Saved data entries
----------
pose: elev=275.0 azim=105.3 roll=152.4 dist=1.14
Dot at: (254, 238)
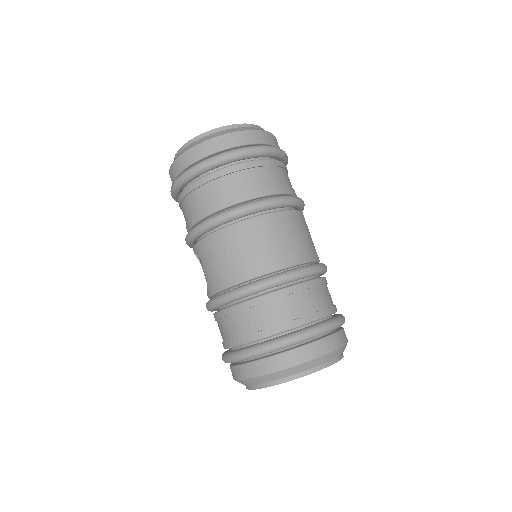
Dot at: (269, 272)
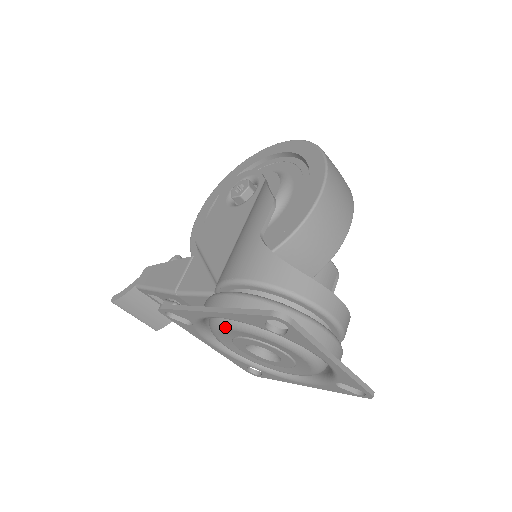
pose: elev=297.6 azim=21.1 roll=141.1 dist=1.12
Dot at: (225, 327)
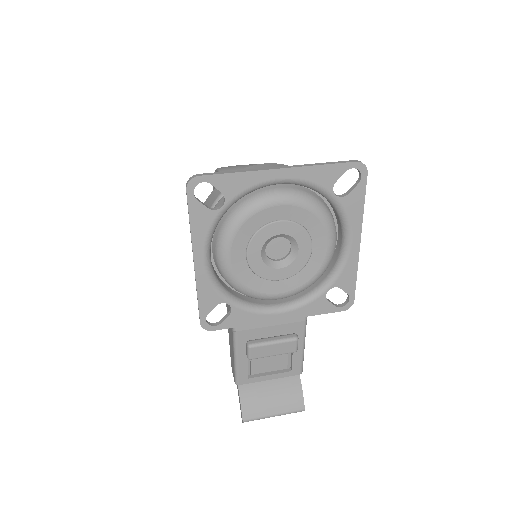
Dot at: (227, 265)
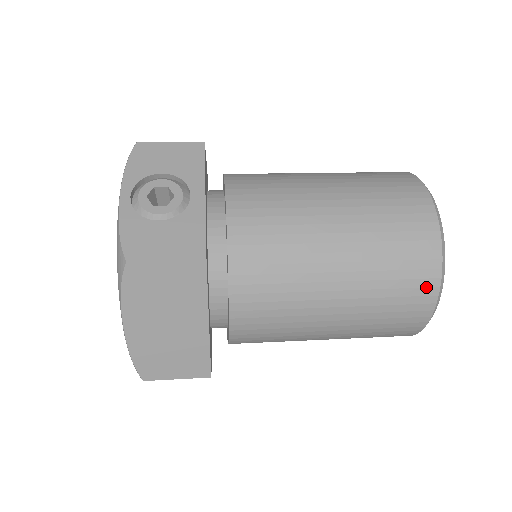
----------
# [Aim]
Copy every line of the records above word for word, leaving out the pictures.

# [Task answer]
pose: elev=275.0 azim=105.3 roll=152.4 dist=1.14
Dot at: (254, 238)
Dot at: (269, 272)
pose: elev=297.6 azim=21.1 roll=141.1 dist=1.12
Dot at: (225, 327)
Dot at: (227, 265)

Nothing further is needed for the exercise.